Nance shivered, and he felt it.
"You are cold, Nance dear, and I am thinking only of myself;" and he
took off his jacket and put it over her slim wet shoulders, in spite of
herself.
"If they have all gone back we could go to the shelter. They may have
left some of the things there;" and they went along and found the cloak
and blanket, and he wrapped them about her.
"I found a still larger cave out of the other one, and I was in there
when they came after me.

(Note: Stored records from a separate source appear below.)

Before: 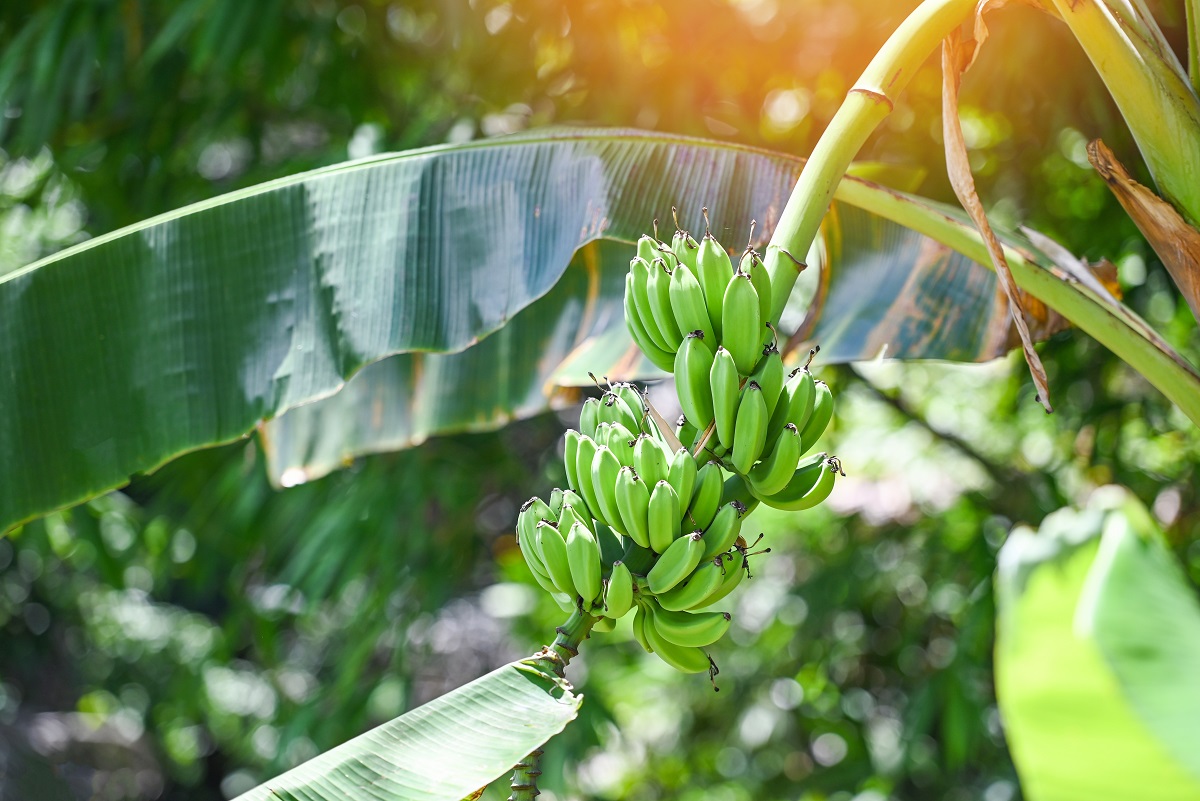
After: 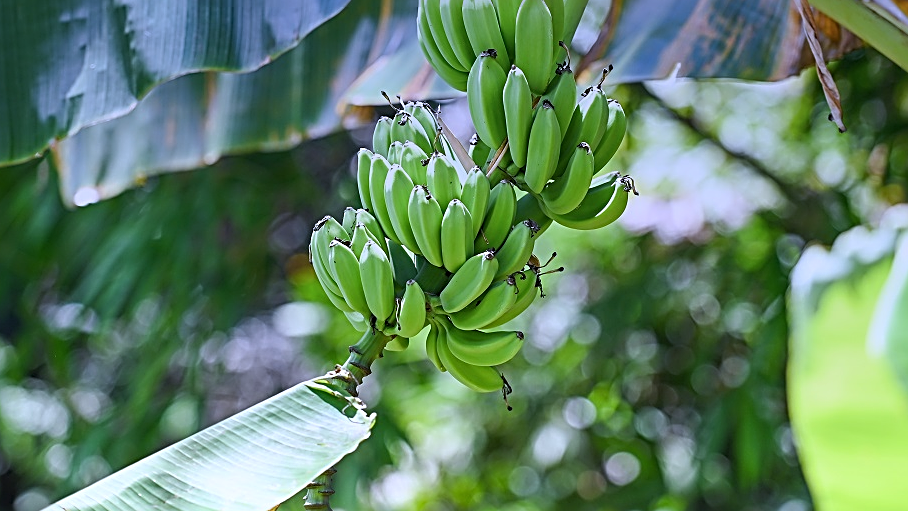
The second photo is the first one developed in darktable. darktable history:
white balance: red 0.967, blue 1.119, emerald 0.756
crop and rotate: left 17.299%, top 35.115%, right 7.015%, bottom 1.024%
graduated density: hue 238.83°, saturation 50%
sharpen: radius 2.543, amount 0.636
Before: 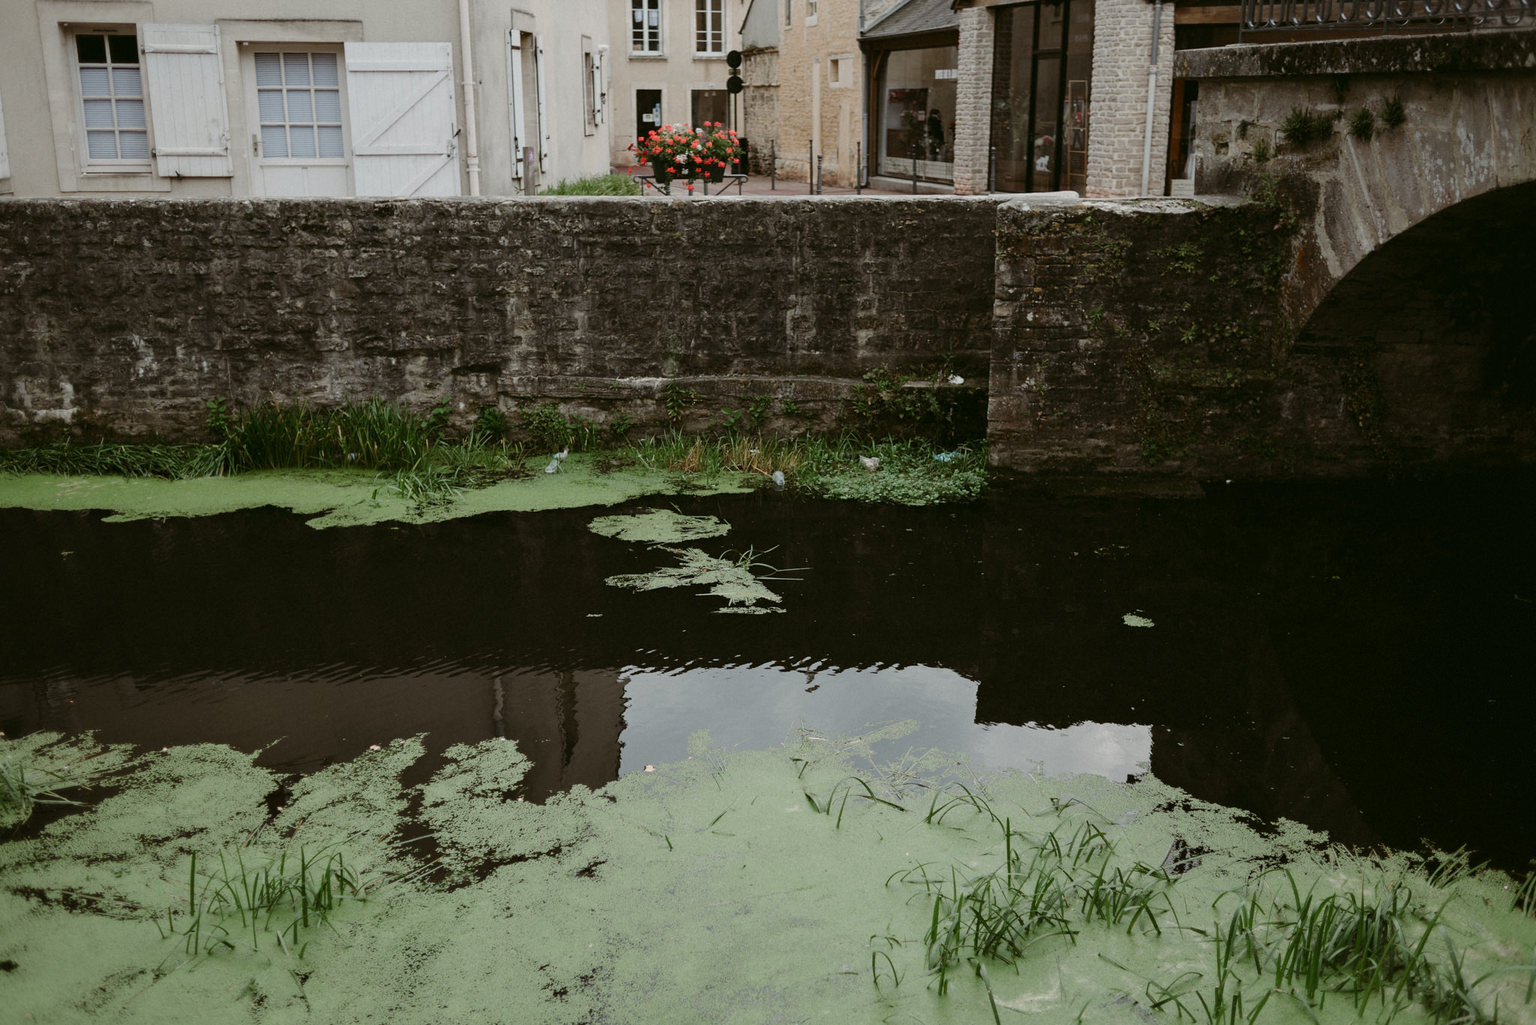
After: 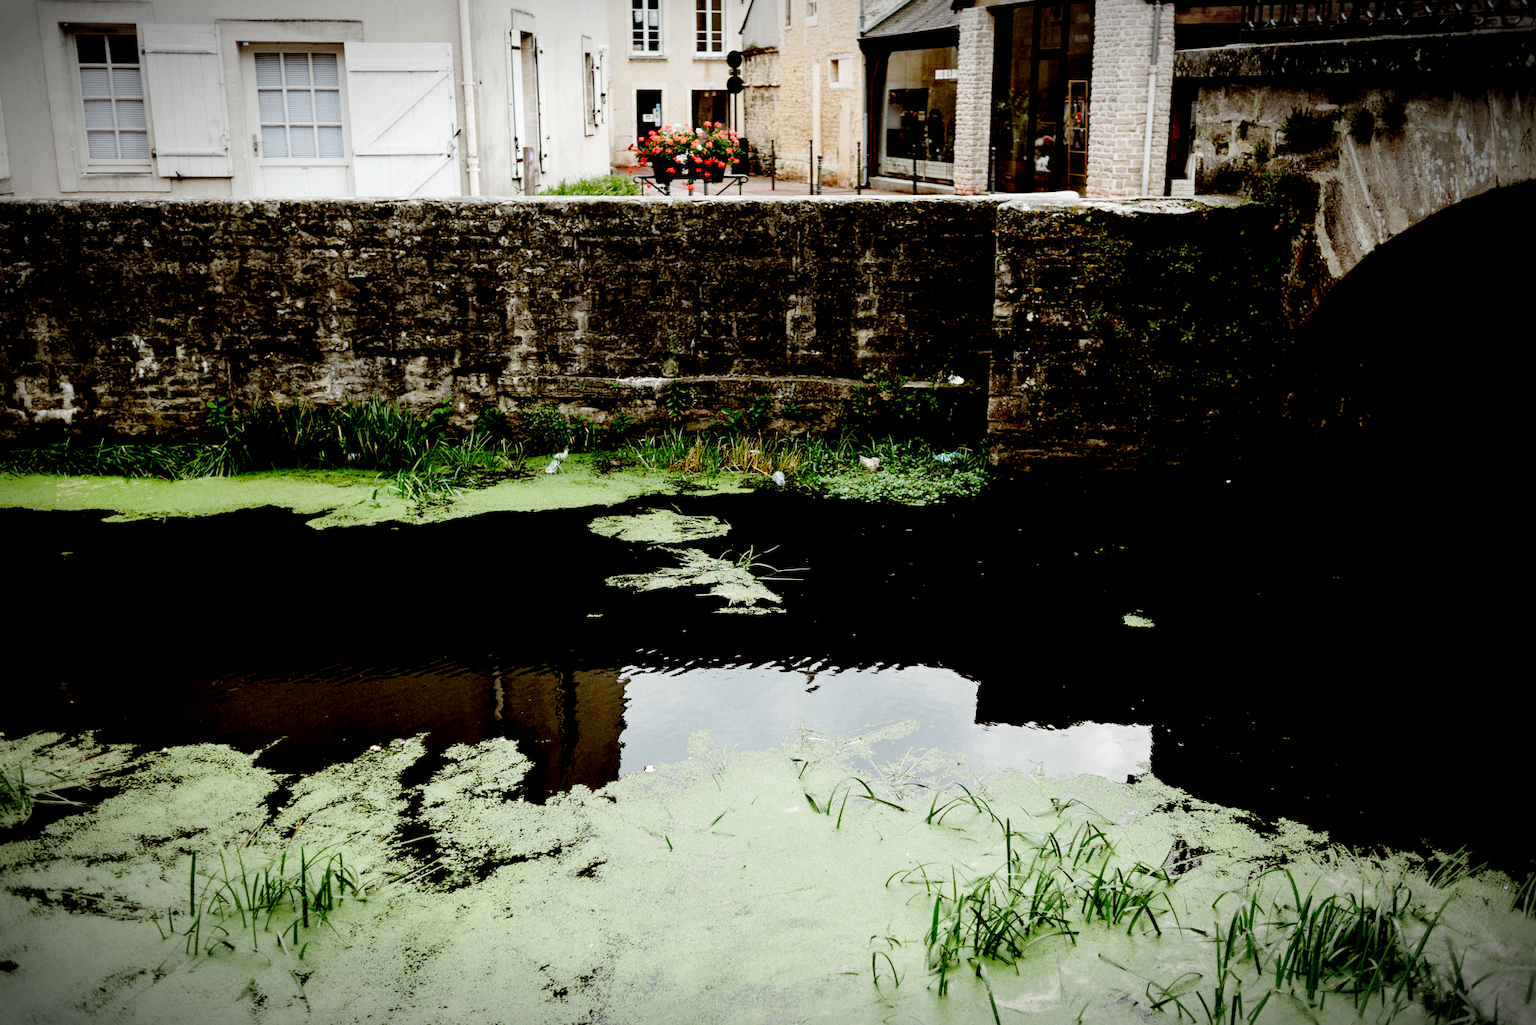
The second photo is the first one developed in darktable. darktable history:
vignetting: fall-off start 86.26%, brightness -0.799, automatic ratio true
local contrast: mode bilateral grid, contrast 20, coarseness 49, detail 120%, midtone range 0.2
exposure: black level correction 0.026, exposure 0.183 EV, compensate exposure bias true, compensate highlight preservation false
base curve: curves: ch0 [(0, 0) (0.008, 0.007) (0.022, 0.029) (0.048, 0.089) (0.092, 0.197) (0.191, 0.399) (0.275, 0.534) (0.357, 0.65) (0.477, 0.78) (0.542, 0.833) (0.799, 0.973) (1, 1)], preserve colors none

I had put the dead man in the tunnel, and when
I came back he was gone; but I did not dare to come out, for I was
afraid they might be on the watch still."
"The dead man frightened them. I do not think they will come back. They
are afraid of ghosts."
"I hoped he would scare them. But what is to be the end of it all, Nance
dear? Things cannot go on this way. Would it be possible to get me a
boat and let me get over to Guernsey?"
"If you will wait a little time, that is what we must do, if the truth
does not come out."
"And meanwhile you may be drowned in trying to keep me from starving."
"I shall not be drowned and you shall not starve," she said resolutely.
"I would sooner live on puffins' eggs than have you swim across that
place. My heart goes right down into my feet when I think of it."
"There is no need. I am all right."
"The Senechal and the Seigneur could not stop them?"
"Mr. Le Pelley is in Guernsey still. The Senechal they would not listen
to. But the truth will come out if only you will wait."
"If I get away, will you come to me, Nance? And all my life I will give
to making you happy."
"Yes, I will come. But it will be sore leaving Sark. To a Sark-born
there is no other place in the world like Sark."
"All my life I will give to making up for it."
"We will see. Now I must go, or it will be daylight before I get back."
"I shall be in misery till I know you are safe."